» Given information:
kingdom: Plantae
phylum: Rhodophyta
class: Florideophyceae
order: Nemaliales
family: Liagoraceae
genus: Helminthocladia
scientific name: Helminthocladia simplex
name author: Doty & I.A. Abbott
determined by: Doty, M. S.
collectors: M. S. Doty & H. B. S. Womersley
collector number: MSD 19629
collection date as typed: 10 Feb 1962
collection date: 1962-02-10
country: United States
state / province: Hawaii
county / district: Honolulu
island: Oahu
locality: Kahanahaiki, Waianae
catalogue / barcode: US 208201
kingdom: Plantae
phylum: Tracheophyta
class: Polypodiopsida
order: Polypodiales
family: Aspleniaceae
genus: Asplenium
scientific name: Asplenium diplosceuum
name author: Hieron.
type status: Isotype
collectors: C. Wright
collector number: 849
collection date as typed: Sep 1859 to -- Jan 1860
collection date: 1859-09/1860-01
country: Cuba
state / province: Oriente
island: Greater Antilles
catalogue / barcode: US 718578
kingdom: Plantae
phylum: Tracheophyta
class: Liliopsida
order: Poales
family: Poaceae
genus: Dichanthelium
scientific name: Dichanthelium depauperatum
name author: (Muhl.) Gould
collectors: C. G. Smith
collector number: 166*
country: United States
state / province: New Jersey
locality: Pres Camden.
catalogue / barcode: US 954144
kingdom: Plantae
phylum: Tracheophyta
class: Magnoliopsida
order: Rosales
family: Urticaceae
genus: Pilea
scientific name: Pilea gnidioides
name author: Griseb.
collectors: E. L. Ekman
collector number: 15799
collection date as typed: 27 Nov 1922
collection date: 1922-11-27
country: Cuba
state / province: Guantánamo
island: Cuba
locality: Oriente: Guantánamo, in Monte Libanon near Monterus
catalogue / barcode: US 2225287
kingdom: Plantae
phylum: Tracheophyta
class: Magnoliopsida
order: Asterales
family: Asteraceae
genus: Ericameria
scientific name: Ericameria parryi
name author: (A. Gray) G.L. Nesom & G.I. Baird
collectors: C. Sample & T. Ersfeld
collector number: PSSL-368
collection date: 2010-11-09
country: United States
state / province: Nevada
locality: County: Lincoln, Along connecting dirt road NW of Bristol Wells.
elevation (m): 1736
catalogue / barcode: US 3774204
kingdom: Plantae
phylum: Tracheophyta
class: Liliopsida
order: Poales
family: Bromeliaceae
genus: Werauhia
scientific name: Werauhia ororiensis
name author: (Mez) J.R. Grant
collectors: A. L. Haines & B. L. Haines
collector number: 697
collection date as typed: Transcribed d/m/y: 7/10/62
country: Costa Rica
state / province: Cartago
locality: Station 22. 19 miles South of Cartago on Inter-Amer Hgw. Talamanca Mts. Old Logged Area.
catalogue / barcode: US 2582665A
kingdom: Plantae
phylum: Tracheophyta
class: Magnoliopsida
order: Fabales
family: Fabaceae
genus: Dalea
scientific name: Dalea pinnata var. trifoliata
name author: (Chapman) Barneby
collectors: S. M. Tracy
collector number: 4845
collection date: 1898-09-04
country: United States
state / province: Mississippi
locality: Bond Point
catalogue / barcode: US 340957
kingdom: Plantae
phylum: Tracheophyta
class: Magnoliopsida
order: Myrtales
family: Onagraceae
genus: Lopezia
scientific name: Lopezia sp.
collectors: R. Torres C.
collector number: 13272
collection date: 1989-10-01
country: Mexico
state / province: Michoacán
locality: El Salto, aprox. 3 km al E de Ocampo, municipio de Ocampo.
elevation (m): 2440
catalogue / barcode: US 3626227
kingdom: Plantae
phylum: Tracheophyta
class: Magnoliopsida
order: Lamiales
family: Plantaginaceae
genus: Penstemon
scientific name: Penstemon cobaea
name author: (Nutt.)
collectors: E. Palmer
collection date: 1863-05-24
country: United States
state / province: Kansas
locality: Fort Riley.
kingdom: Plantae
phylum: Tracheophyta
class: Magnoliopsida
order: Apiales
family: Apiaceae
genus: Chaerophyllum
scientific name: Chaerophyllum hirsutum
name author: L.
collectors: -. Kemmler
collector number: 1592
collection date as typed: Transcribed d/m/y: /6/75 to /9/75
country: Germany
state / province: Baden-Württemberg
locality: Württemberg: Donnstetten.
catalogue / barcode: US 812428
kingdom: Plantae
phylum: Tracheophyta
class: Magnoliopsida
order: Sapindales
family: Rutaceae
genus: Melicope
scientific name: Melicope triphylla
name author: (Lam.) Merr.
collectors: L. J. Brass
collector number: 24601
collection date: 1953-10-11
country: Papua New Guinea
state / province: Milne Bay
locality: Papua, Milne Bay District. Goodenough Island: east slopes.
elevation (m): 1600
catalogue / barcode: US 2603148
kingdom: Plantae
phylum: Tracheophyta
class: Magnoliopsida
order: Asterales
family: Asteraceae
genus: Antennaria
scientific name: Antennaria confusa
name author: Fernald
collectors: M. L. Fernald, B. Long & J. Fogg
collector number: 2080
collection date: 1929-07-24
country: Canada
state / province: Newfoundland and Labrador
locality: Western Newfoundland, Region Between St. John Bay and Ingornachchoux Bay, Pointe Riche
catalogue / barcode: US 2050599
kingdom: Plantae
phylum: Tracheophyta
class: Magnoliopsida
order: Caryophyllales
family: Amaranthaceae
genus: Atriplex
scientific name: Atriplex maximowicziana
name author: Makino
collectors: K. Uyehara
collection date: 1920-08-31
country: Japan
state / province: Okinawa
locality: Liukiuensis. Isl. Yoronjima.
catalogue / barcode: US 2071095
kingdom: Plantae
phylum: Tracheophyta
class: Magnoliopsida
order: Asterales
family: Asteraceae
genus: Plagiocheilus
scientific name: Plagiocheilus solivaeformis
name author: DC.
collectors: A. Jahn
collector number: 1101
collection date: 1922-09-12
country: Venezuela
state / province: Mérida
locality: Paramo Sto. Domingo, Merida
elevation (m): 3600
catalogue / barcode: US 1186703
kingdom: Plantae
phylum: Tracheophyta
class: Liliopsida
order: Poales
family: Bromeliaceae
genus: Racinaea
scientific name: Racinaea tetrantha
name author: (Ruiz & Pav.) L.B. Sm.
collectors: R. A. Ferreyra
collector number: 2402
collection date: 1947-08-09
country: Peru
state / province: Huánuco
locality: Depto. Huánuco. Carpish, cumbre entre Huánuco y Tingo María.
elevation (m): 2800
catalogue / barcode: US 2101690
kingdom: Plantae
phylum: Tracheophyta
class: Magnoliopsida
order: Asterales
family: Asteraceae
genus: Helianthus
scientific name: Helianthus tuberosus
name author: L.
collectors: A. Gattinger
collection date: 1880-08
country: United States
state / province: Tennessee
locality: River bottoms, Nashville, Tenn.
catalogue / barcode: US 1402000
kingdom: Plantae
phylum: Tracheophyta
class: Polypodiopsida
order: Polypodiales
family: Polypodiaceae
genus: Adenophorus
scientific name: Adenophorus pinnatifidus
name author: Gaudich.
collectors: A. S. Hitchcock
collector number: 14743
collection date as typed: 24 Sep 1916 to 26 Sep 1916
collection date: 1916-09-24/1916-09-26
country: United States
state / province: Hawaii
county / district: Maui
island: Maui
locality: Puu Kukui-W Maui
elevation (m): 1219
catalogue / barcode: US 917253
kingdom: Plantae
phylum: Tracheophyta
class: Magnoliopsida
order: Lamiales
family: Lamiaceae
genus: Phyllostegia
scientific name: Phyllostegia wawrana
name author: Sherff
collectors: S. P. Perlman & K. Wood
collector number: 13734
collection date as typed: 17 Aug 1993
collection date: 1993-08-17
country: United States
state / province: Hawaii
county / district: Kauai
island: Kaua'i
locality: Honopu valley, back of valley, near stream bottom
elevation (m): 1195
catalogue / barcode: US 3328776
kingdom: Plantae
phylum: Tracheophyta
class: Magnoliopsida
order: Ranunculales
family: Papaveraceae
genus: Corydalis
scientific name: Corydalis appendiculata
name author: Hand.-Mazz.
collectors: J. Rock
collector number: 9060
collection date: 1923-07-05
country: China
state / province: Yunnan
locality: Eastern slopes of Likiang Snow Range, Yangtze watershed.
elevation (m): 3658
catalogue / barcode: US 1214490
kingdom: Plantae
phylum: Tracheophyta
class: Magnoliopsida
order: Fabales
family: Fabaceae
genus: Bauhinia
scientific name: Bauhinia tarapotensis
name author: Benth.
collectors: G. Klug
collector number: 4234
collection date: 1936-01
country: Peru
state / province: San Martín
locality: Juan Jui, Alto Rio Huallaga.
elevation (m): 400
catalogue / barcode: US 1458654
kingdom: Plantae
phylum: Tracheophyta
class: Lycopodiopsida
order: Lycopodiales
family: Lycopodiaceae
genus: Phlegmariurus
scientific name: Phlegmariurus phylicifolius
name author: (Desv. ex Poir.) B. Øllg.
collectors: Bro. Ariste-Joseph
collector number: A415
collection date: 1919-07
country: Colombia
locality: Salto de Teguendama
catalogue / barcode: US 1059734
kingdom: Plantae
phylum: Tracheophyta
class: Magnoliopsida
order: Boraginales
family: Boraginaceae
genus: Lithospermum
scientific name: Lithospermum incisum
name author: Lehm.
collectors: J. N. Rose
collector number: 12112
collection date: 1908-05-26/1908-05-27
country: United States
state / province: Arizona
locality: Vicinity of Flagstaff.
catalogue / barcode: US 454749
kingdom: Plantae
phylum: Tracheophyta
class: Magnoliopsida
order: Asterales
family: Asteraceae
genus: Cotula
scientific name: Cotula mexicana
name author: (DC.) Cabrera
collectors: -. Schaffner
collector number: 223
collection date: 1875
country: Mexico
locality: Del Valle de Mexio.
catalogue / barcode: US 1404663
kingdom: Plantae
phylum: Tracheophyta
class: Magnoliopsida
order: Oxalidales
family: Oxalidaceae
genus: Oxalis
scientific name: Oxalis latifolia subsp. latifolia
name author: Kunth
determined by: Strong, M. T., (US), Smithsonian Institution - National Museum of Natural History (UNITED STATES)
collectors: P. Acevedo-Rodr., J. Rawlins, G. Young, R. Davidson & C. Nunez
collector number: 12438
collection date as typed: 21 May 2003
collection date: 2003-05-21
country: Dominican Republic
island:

» What to do: Copy word for word the stretch of the data from its very start through the line that contains "collector number: 849".

» Answer to the exercise:
kingdom: Plantae
phylum: Rhodophyta
class: Florideophyceae
order: Nemaliales
family: Liagoraceae
genus: Helminthocladia
scientific name: Helminthocladia simplex
name author: Doty & I.A. Abbott
determined by: Doty, M. S.
collectors: M. S. Doty & H. B. S. Womersley
collector number: MSD 19629
collection date as typed: 10 Feb 1962
collection date: 1962-02-10
country: United States
state / province: Hawaii
county / district: Honolulu
island: Oahu
locality: Kahanahaiki, Waianae
catalogue / barcode: US 208201
kingdom: Plantae
phylum: Tracheophyta
class: Polypodiopsida
order: Polypodiales
family: Aspleniaceae
genus: Asplenium
scientific name: Asplenium diplosceuum
name author: Hieron.
type status: Isotype
collectors: C. Wright
collector number: 849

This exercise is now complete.